* Brief *
Put the listing lines into a JSON list of strings, one string per line and no blank lines, starting at the line containing "Online Shop" and ending after the line containing "--- End of Results". Leave the pictures out of the answer.
———
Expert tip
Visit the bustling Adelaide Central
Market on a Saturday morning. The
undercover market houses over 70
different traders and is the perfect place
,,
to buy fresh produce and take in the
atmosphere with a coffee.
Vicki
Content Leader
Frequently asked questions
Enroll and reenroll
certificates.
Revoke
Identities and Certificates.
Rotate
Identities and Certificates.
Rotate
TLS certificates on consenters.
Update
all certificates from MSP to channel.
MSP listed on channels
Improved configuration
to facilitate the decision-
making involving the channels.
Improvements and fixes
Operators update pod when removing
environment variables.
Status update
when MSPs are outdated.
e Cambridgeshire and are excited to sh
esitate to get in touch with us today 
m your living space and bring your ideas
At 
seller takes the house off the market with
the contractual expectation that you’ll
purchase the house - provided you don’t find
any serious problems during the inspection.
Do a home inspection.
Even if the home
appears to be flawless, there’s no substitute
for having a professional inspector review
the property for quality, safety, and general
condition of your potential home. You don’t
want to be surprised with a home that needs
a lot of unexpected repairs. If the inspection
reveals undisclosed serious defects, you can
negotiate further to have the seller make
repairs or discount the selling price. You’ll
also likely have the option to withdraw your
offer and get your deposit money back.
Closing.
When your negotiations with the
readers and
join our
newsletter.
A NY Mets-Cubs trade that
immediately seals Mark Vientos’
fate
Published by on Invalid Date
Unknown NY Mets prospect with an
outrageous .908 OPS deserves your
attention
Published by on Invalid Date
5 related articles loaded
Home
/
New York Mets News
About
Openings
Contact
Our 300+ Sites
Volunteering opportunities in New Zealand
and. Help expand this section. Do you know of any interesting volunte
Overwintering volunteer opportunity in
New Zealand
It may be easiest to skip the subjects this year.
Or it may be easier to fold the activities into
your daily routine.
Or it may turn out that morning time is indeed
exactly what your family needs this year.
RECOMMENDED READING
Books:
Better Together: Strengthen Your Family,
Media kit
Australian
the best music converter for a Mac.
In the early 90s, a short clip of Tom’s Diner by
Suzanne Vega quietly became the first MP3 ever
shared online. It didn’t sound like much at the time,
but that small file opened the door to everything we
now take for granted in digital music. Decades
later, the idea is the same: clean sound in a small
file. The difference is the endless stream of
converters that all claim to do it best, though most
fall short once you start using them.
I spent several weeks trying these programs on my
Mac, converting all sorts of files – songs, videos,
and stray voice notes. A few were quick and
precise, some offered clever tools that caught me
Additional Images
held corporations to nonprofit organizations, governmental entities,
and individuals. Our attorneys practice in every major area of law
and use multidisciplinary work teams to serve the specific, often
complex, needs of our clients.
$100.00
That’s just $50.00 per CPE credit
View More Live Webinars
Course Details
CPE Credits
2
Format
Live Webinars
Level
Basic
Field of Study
———
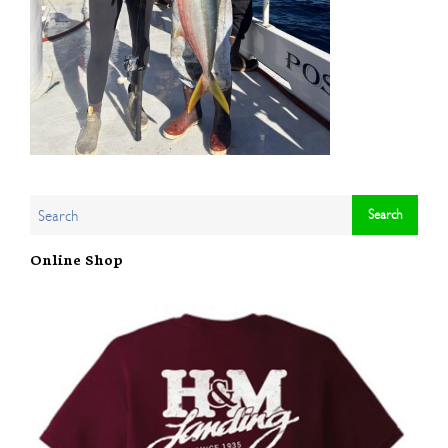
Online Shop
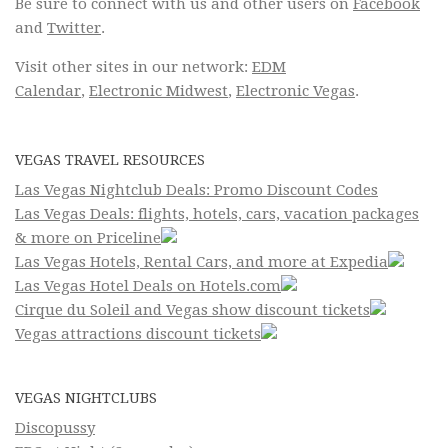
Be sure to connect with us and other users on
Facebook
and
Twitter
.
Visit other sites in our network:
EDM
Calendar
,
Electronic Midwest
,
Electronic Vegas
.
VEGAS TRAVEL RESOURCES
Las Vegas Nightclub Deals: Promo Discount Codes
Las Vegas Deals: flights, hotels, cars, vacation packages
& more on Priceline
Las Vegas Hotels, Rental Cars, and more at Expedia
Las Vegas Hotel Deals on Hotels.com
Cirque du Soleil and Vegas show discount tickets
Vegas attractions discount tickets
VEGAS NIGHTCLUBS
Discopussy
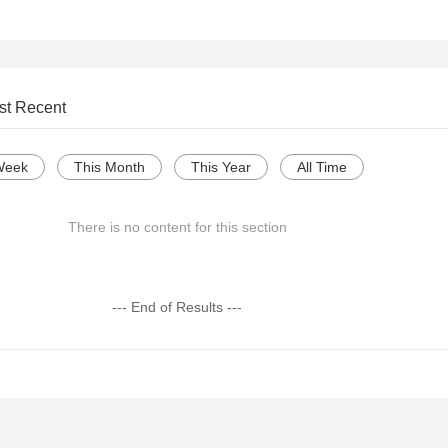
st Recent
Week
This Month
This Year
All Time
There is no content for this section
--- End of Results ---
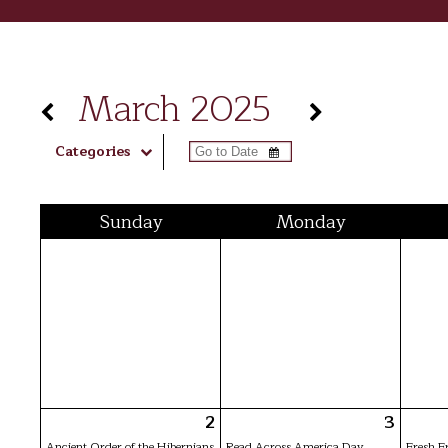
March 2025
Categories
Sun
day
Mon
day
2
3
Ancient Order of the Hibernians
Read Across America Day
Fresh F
———
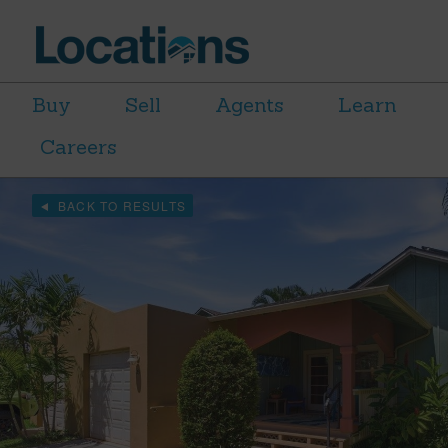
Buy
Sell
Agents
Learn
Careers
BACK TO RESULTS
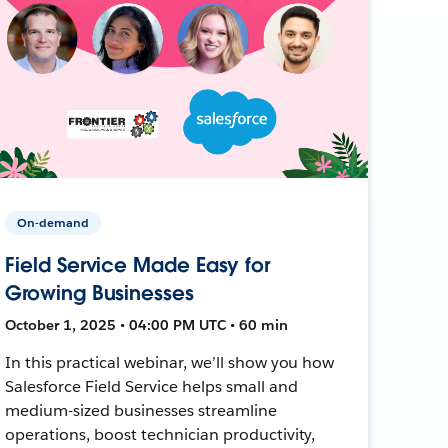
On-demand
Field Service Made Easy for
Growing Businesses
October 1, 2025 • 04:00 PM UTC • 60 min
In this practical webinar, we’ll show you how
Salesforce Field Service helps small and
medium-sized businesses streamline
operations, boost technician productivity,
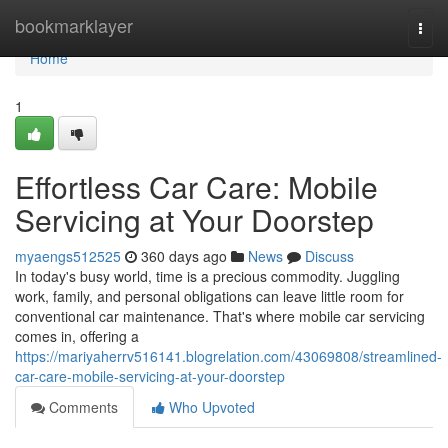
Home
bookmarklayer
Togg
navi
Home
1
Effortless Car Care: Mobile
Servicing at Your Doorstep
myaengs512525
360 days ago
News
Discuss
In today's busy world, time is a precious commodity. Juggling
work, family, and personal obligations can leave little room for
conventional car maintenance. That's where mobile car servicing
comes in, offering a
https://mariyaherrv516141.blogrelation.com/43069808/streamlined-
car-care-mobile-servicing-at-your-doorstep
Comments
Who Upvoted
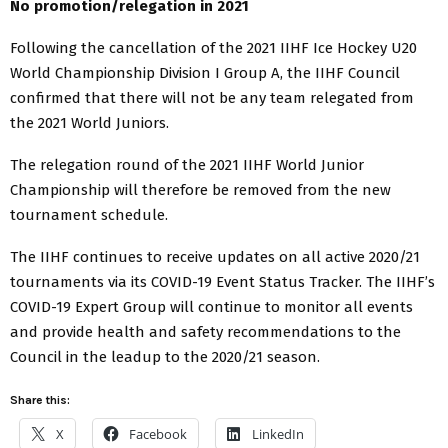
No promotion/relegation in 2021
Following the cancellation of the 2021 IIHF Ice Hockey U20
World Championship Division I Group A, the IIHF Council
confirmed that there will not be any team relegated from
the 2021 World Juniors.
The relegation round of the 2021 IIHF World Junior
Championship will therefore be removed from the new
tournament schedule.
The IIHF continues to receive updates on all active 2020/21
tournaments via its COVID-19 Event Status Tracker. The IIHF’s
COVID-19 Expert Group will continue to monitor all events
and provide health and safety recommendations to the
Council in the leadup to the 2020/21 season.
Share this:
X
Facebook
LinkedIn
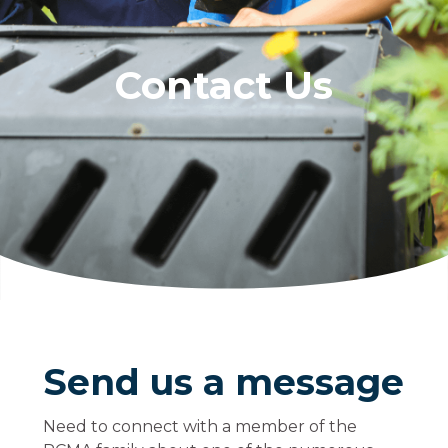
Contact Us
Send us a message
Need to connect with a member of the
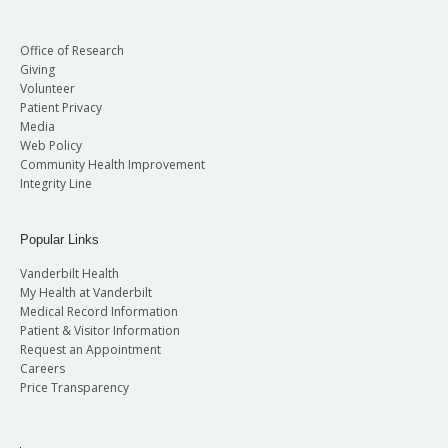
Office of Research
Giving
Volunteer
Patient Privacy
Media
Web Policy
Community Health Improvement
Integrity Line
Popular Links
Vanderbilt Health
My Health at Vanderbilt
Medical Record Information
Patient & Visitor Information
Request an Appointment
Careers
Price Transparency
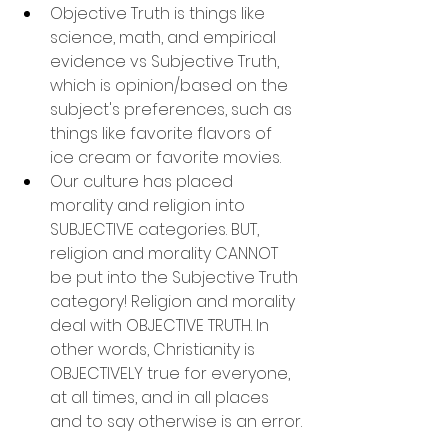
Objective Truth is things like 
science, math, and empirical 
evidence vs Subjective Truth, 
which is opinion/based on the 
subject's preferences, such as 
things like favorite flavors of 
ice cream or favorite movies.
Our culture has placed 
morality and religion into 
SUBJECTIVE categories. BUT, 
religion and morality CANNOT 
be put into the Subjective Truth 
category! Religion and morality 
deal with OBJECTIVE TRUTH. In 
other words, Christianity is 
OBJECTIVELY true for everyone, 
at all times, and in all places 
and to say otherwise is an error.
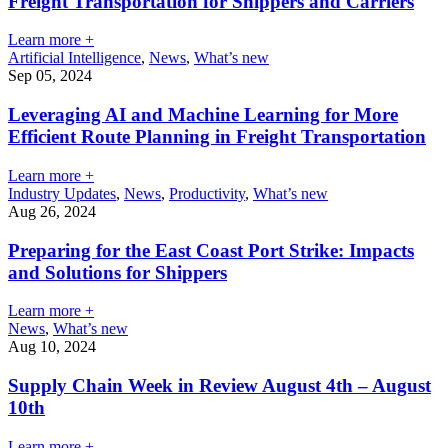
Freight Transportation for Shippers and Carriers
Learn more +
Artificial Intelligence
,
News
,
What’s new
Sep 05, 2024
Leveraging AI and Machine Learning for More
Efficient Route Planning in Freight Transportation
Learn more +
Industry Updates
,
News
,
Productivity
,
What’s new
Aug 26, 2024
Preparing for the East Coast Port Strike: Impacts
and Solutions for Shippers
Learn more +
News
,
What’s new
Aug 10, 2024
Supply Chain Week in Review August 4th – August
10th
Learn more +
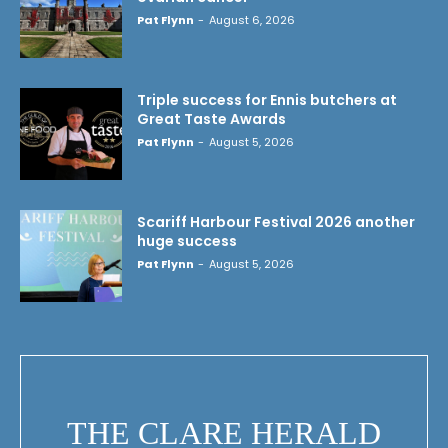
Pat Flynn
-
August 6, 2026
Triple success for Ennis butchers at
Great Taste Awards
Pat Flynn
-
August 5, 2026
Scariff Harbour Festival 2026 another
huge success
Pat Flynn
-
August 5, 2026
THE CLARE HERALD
———
* Result of this task *
[
  "Online Shop",
  "Be sure to connect with us and other users on",
  "Facebook",
  "and",
  "Twitter",
  ".",
  "Visit other sites in our network:",
  "EDM",
  "Calendar",
  ",",
  "Electronic Midwest",
  ",",
  "Electronic Vegas",
  ".",
  "VEGAS TRAVEL RESOURCES",
  "Las Vegas Nightclub Deals: Promo Discount Codes",
  "Las Vegas Deals: flights, hotels, cars, vacation packages",
  "& more on Priceline",
  "Las Vegas Hotels, Rental Cars, and more at Expedia",
  "Las Vegas Hotel Deals on Hotels.com",
  "Cirque du Soleil and Vegas show discount tickets",
  "Vegas attractions discount tickets",
  "VEGAS NIGHTCLUBS",
  "Discopussy",
  "st Recent",
  "Week",
  "This Month",
  "This Year",
  "All Time",
  "There is no content for this section",
  "--- End of Results ---"
]